如果说演艺生涯是一场漫长的修行,那么今天,我怀疑我遇到了职业生涯中最难渡的一个劫。
清晨六点,当别墅外的鸟儿还在做发声练习时,导演组的联络器就发出了催命般的“嘀嘀”声。
我揉着还有点儿发沉的脑袋坐起来,看到床头柜上并排躺着两张通告单。
一张是我的:某高端香氛品牌广告拍摄。要求:温柔、清冷、疏离但迷人,眼神要有“初恋的破碎感”。
一张是王一博的:专业摩托车赛道封闭训练。要求:高强度压弯练习、起步反应训练。目标:刷出个人单圈最好成绩。
而任务卡上写的是:【今日,请两位老师交换职业身份。王一博老师负责完成香氛广告拍摄,肖战老师负责完成赛道训练。】
我盯着那张写着“初恋破碎感”的纸,又看了看隔壁房门紧闭的方向,脑子里只有一个念头:完了,这品牌方的预算估计要打水漂了。
“王一博!起床!”我抄起枕头,毫无形象地冲到隔壁房门口狂敲,“要命任务来了!你要去当‘破碎初恋’了!”
房门猛地拉开,王一博顶着一头乱得像炸雷过后的鸡窝发,穿着那条已经洗得有点儿发白的大花裤衩,眼神迷离地看着我。
“啥碎了?”他嗓音沙哑,带着股没睡醒的执拗,“大清早的,谁碎了?”
我把通告单往他怀里一塞:“你!你今天要穿上白衬衫,拿上香水瓶,去对着镜头展示你的温柔。

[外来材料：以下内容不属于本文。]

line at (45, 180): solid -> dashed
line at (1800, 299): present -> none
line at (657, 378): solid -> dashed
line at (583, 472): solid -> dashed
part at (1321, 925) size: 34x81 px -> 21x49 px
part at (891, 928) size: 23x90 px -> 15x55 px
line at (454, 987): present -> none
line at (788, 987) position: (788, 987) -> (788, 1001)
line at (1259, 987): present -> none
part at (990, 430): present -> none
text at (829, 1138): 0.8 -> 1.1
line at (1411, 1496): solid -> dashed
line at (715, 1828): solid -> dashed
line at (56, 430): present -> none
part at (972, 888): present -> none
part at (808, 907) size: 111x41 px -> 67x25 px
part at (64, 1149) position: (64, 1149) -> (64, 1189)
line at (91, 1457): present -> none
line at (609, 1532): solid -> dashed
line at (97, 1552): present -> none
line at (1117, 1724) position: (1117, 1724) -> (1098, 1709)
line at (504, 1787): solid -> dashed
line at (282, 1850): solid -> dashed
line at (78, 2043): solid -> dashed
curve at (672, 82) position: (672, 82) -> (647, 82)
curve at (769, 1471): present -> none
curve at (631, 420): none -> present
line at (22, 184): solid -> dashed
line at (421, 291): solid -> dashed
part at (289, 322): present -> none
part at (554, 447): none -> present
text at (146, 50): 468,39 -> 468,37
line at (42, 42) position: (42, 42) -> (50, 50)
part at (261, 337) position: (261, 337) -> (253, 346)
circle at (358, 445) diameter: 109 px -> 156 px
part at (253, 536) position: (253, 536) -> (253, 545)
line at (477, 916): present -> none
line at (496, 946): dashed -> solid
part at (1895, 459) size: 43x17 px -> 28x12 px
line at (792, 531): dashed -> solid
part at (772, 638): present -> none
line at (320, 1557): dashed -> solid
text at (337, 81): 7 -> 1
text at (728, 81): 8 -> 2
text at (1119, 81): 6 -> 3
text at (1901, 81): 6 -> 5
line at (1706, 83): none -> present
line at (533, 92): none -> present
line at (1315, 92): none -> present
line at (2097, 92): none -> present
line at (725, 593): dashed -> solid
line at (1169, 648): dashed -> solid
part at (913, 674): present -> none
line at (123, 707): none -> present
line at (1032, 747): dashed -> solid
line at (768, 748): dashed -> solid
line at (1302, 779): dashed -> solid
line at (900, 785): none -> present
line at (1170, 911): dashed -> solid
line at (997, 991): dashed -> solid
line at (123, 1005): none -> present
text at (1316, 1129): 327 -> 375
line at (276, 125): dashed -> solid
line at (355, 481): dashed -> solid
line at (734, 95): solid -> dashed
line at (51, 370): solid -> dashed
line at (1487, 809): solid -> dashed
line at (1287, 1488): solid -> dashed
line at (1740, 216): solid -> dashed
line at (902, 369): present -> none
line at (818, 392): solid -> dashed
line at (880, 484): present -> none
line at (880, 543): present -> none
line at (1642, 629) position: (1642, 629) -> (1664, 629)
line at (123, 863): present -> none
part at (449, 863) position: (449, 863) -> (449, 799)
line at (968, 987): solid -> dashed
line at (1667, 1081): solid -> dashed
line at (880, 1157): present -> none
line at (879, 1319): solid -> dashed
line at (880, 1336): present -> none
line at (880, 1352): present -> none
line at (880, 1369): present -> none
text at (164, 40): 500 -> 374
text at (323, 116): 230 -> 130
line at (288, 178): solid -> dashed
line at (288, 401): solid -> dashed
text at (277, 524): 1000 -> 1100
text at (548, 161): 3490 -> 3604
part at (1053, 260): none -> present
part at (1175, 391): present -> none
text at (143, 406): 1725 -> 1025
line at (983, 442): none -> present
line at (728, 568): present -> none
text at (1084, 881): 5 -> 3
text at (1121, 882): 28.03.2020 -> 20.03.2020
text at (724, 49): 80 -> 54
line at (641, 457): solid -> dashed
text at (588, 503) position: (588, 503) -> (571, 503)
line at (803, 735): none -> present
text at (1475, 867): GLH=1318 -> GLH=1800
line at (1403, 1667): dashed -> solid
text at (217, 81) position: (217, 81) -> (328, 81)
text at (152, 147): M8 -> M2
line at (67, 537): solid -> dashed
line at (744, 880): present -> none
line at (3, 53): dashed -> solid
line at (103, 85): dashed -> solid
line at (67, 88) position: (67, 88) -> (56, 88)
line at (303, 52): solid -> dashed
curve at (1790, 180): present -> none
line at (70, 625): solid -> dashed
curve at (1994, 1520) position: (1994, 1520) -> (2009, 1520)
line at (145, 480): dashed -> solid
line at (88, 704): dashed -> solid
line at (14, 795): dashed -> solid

而我……”我咬牙切齿地指着自己,“我要穿上你那套重得像铁甲一样的连体皮衣,去跟大地亲密接触。”
王一博盯着那张通告单看了十秒,又抬头看了看我。
“初恋?破碎感?”他嘴角极其隐秘地抽动了一下,“肖战,导演组是不是觉得我长得像个花瓶?”
“不,他们可能觉得你长得像个可以被砸碎的花瓶。”我同情地拍了拍他的肩膀,“加油,王老师。记得,别露出那种‘看谁都欠你五百万’的眼神,那是香水广告,不是收债广告。”
王一博冷哼一声,低头看了看我的细胳膊细腿,眼神里充满了对自己那辆爱车的深度忧虑:“肖战,你也悠着点。我那车……挺贵的,你要是把它压坏了,赔钱是小事,主要我心疼。”
“滚犊子!”
一个小时后,我们各自奔赴刑场……啊不,赛场。
当我站在烈日炎炎的封闭赛车场,看着面前那辆绿黑相间、散发着一种冷酷金属光泽的怪兽时,我感觉我的腿肚子已经开始提前预演抽筋了。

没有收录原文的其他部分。